Perdidos na noite (Midnight Cowboy)
Direção: John Schlesinger
Ano de produção: 1969
Com:
Jon Voight, Dustin Hoffman, Sylvia Miles.
Gênero: Drama
Classificação Etária: 16 Anos
O cinema de autor um dia definiu Hollywood
Na segunda metade dos anos 1960, Hollywood estava falida.
Após a explosão dos musicais nos anos 1950, os estúdios se viam em uma crise de
criatividade e a falta de uma corrente nova que definisse aquele tempo. E qual
foi a saída para tirar Hollywood do buraco? Bom, estamos falando de uma época
em que manifestações eram intensas no mundo inteiro e que a rebeldia era a
palavra da vez. E foi preciso unir alguns aspirantes a cineastas considerados
rebeldes para criar uma nova safra dos filmes americanos: o chamado “cinema de
autor”, que são aqueles filmes em que o diretor ou o roteirista têm liberdade
total para colocar tudo o que lhe vem à sua cabeça em sua obra. Hoje em dia
ainda existem filmes assim, mas estão basicamente no circuito fechado, longe do
circuito comercial. São os estúdios que comandam o entretenimento e dão a
palavra final. Alguns diretores ainda conseguem alguma autonomia, mesmo nos
blockbusters, como Christopher Nolan e J. J. Abrams.
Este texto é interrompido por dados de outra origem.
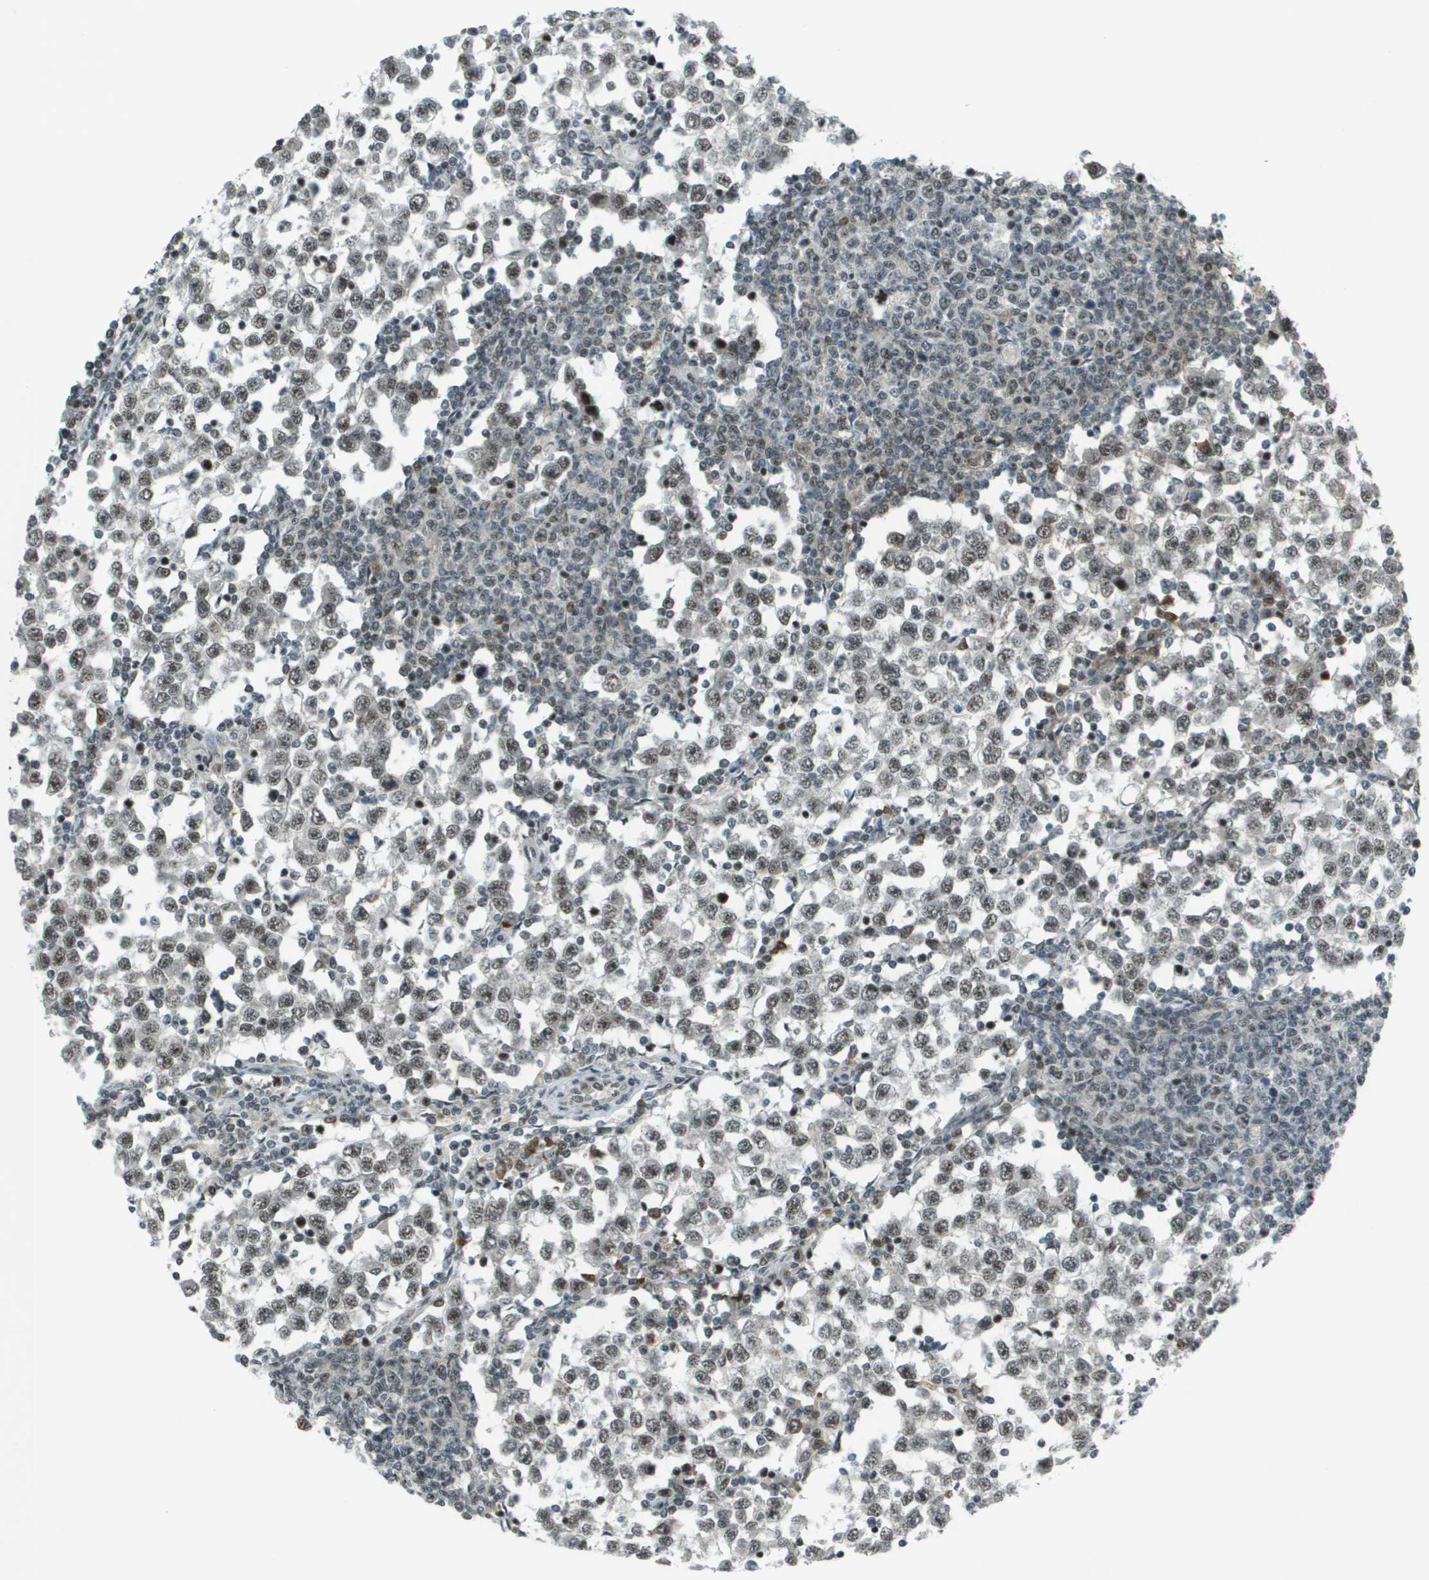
{"staining": {"intensity": "moderate", "quantity": ">75%", "location": "cytoplasmic/membranous,nuclear"}, "tissue": "testis cancer", "cell_type": "Tumor cells", "image_type": "cancer", "snomed": [{"axis": "morphology", "description": "Seminoma, NOS"}, {"axis": "topography", "description": "Testis"}], "caption": "A high-resolution micrograph shows immunohistochemistry (IHC) staining of testis cancer (seminoma), which demonstrates moderate cytoplasmic/membranous and nuclear expression in approximately >75% of tumor cells. The staining is performed using DAB (3,3'-diaminobenzidine) brown chromogen to label protein expression. The nuclei are counter-stained blue using hematoxylin.", "gene": "IRF7", "patient": {"sex": "male", "age": 65}}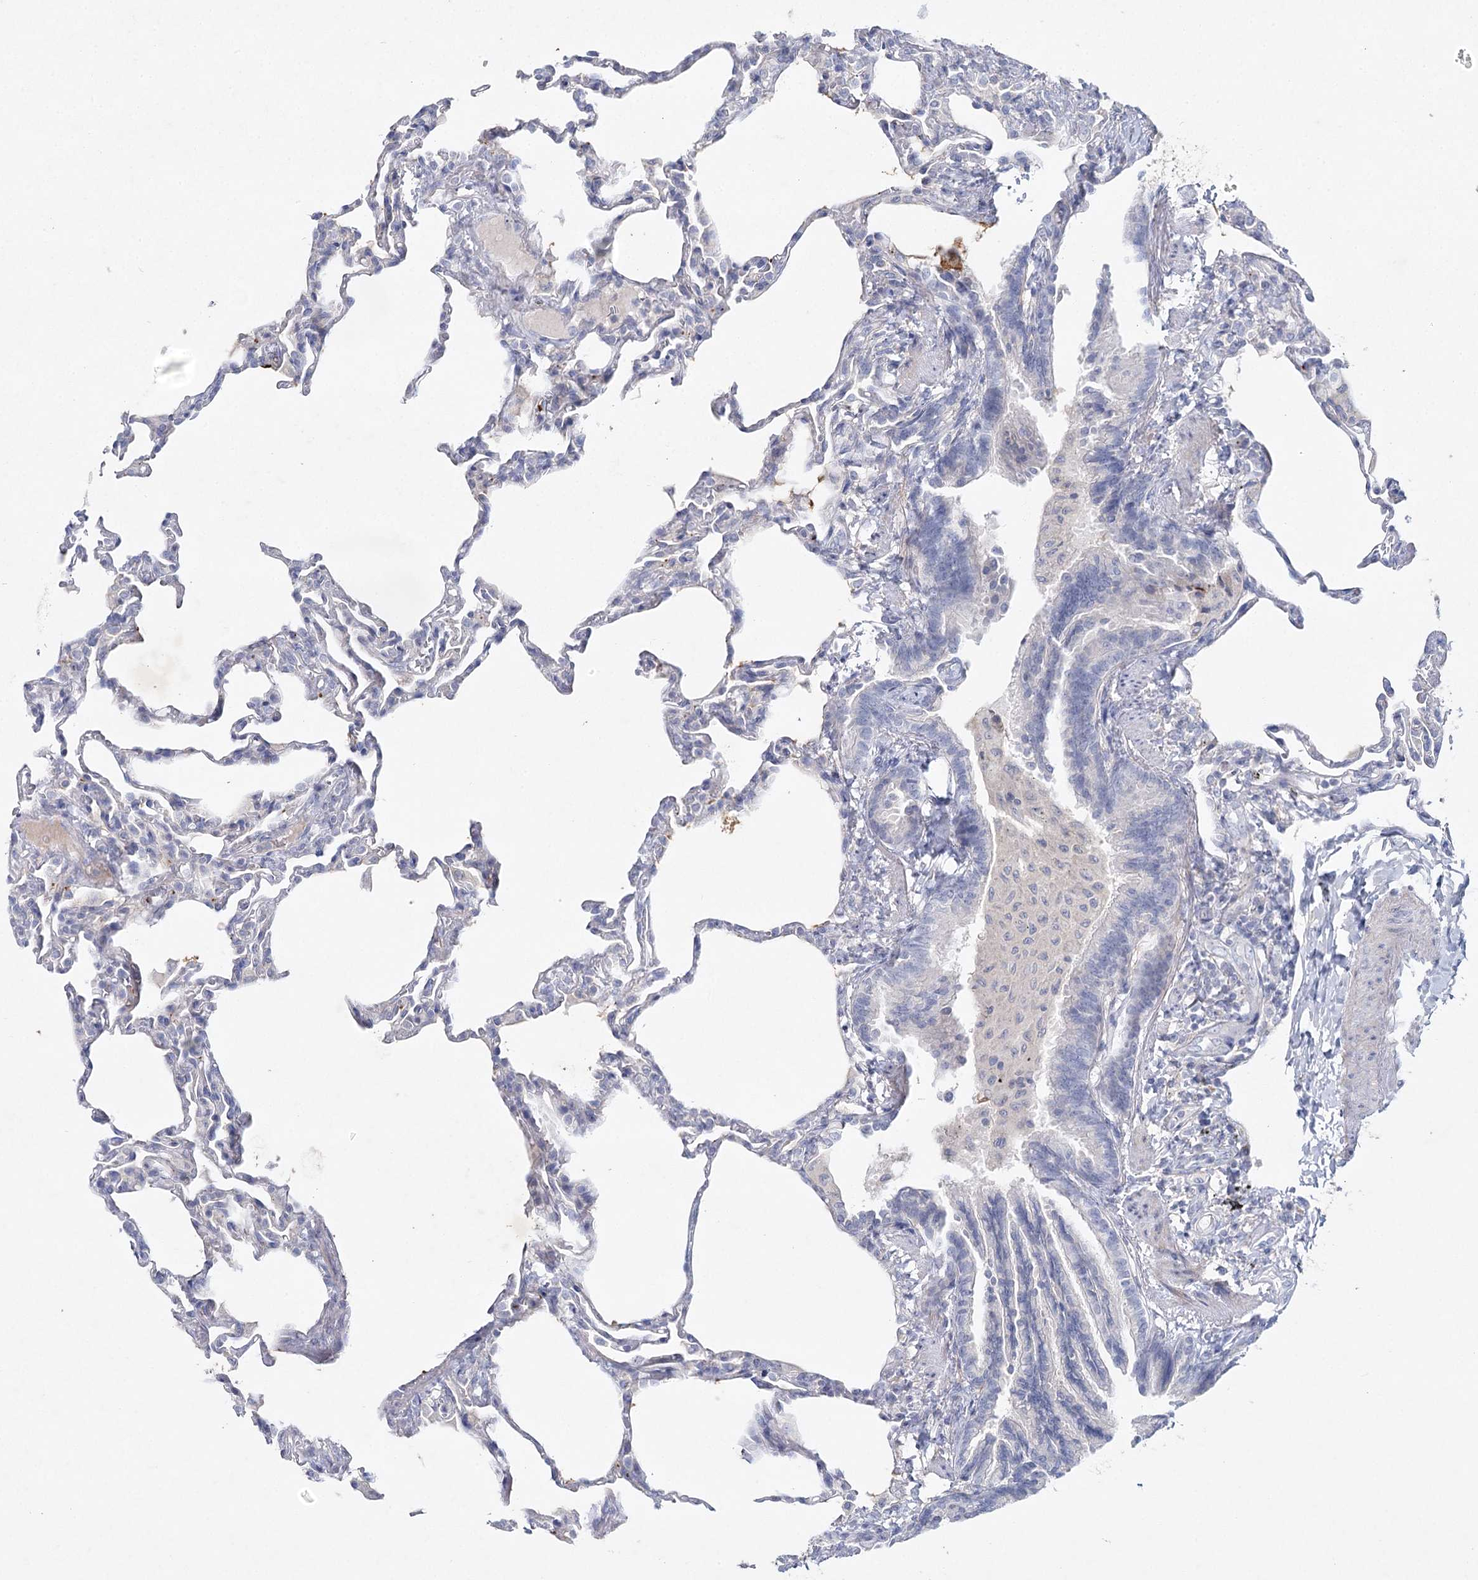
{"staining": {"intensity": "negative", "quantity": "none", "location": "none"}, "tissue": "lung", "cell_type": "Alveolar cells", "image_type": "normal", "snomed": [{"axis": "morphology", "description": "Normal tissue, NOS"}, {"axis": "topography", "description": "Lung"}], "caption": "Immunohistochemistry (IHC) micrograph of unremarkable lung stained for a protein (brown), which displays no positivity in alveolar cells.", "gene": "MAP3K13", "patient": {"sex": "male", "age": 20}}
Porém, ainda longe do
ideal.
E quais eram esses rebeldes dos anos 1960? Ninguém menos
do que Steven Spielberg, George Lucas, Martin Scorsese, Francis Ford Coppola e
Brian de Palma.
E há exatos 45 anos, estreava um filme 100% autoral e uma
grande aula de como trabalhar com atores, locações belas e trilha sonora que
tem tudo a ver com o que o filme diz: “Perdidos na noite”, que marca a estréia
do cineasta britânico ao cinema americano John Schlesinger (que morreu em 2003
aos 77 anos). O filme também marcou a estréia de Jon Voight (pai de Angelina
Jolie na vida real) nos cinemas. A sua escolha como protagonista foi ousada,
quando Warren Beatty era o mais cotado, o diretor sabia o que estava fazendo em
colocar um ator com menos glamour em um papel tão denso. E o filme também tem
Dustin Hoffman, que estava fresquinho com seu grande sucesso na obra-prima “A
primeira noite de um homem”, em 1967.
“Perdidos na noite” surgiu como um filme pequeno e
alternativo e foi ganhando festivais, até a Academia reconhecê-lo e se tornar
não só um sucesso de crítica, mas também de público.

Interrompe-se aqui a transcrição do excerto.